Captain John Boyd (Guy Pearce) is sent to investigate strange reports of missing men, women, and children at a remote Army outpost, Fort Spencer, on the Western frontier. It’s not long before Boyd and his regiment find wounded frontiersman F.W. Colquhoun (Carlyle), whose horrible report of a wagon train tragedy and a rogue Army colonel lead Boyd and his boys into the evil unknown.

Ravenous originally received a tepid and lukewarm response from audiences and critics, though Roger Ebert rightly detailed it as “the kind of movie where you savor the texture of the filmmaking, even when the story strays into shapeless gore.” Now, in hindsight and rediscovered by adventurous audiences, Bird’s Ravenous is better appreciated for its skewering of Western tropes, razor-sharp satirical tact, vivid horror elements, and silly-strange intensity.

 

7. Cemetery Man (1994)

Cemetery Man

This existential zombie comedy from Michele Soavi, based off of Italian comic book author/novelist Tizian Scalavi’s 1991 novel “Dellamorte Dellamore”, is probably the best zombie populated, satirical, necrophilia-addled rom com you’ve never seen.

Rupert Everett is our put-upon hero Francesco, who works at a cemetery alongside his simpleton sidekick, Gnaghi (a perfectly cast François Hadji-Lazaro), just outside the sleepy Italian village of Buffalora. By day Francesco and Gnaghi busy themselves maintaining the cemetery so that the grieving can mourn their loved ones and find some semblance of peace amongst the manicured lawns, hedgerows and well-looked after tombstones and crypts. By night it’s a whole other story as Francesco and Gnaghi must battle said loved ones, who rise like clockwork the night of their burial as a shambling, shrieking zombie.

Fans of Sam Raimi’s Evil Dead films will appreciate the pitch-black humor of Cemetery Man, a film that jumps genres in a wink and a blink. A madcap zombie movie one minute, a sexy/silly romantic comedy the next. The end result is a delightfully weird and devilish detour that also features my favorite horse reaction shot to a terrible traffic collision that you’re likely to ever see.

 

6. Poison (1991)

Poison (1991)

Todd Haynes rushed onto the stage as a New Queer Cinema trailblazer in the dizzying debut, Poison. This audacious, confrontational, and uncompromising portmanteau triptych takes on three wholly different genres (faux documentary, gay prison romance, and 1950s sci-fi horror B-movie), drawing perhaps most notably from French iconoclast Genet’s lurid BDSM-addled poetic writings.

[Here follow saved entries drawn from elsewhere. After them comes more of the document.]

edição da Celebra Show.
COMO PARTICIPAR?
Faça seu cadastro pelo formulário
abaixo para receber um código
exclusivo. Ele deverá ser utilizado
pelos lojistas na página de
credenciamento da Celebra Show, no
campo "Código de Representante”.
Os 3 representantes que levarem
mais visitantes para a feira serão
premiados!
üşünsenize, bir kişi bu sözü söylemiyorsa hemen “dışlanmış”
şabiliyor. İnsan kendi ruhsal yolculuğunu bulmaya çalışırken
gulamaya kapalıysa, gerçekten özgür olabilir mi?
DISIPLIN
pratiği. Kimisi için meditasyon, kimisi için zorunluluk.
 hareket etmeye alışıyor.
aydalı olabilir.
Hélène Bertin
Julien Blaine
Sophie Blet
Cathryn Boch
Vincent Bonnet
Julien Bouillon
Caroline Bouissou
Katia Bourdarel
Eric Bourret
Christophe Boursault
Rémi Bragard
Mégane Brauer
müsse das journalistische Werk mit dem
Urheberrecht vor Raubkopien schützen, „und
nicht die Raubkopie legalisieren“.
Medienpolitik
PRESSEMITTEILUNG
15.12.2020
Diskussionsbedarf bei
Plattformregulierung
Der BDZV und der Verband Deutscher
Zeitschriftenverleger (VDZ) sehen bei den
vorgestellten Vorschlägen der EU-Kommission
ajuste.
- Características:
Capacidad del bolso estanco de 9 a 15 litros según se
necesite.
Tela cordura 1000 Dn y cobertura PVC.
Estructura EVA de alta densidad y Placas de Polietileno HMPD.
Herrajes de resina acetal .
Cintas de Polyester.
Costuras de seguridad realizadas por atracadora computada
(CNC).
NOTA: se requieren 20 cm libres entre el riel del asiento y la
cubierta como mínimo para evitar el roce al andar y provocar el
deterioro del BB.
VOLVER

The common thread that sews these stories together rests in the dissection of traditional attitudes on homosexuality, and social panic, with results that move from subtle to extreme as familiar modes, methods, and archetypes get reworked and regenerated right before our eyes. Even today, nearly 30 years on, it’s rare to see such contrastingly delicate, lithe, and polemical designs in a single film. Poison is powerful stuff from a major American director. Don’t miss it.